In 1904, Sir William Gowers identified and defined the localized muscular pain condition, known today as myofascial pain, calling it “fibrositis.” The term refers to the points of palpable hardness within the muscle, which Sir Gowers associated with inflamed muscle fibers. While the theory was later dismissed because of a lack of physical proof from biopsy data, in the late 1930’s Dr. John Kellgren demonstrated physical evidence that pain symptoms were originating from deep connective tissue structures.

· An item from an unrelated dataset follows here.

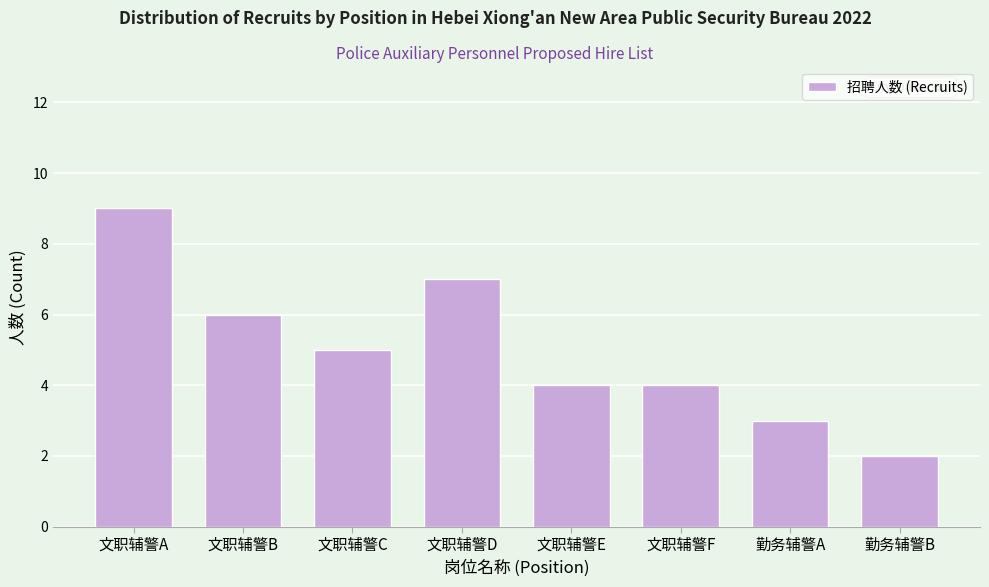

Reading left to right, transcribe all the data shown in this chart.

文职辅警A=9	文职辅警B=6	文职辅警C=5	文职辅警D=7	文职辅警E=4	文职辅警F=4	勤务辅警A=3	勤务辅警B=2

Dr. Fred Albee first introduced a reference to “myofasciitis” in 1927, though it did not gain widespread adoption within the medical community. Then, in 1939, Dr. Arthur Sneindler published a paper on biomechanical studies and low back pain that introduced the terms “myofascial pain” and “trigger point” into the medical literature.

Dr. Janet Travell in 1942 used the term “trigger point” to describe the hyperirritable spots which can be felt as nodules in taut bands of muscle tissue. Pain caused by touching and pressure on the trigger point was recognized to radiate from the point of origin to a noticeable pattern, stereotypic to each individual. It was during this year that Dr. Travell also published a paper outlining diagnostic criteria and treatment protocols, which became the underlying foundation for treatment of myofascial pain today. In a work co-published by Dr. Travell and Dr. David Simons, all trigger points and the associated zones of radiating pain are mapped in nearly every muscle of the body.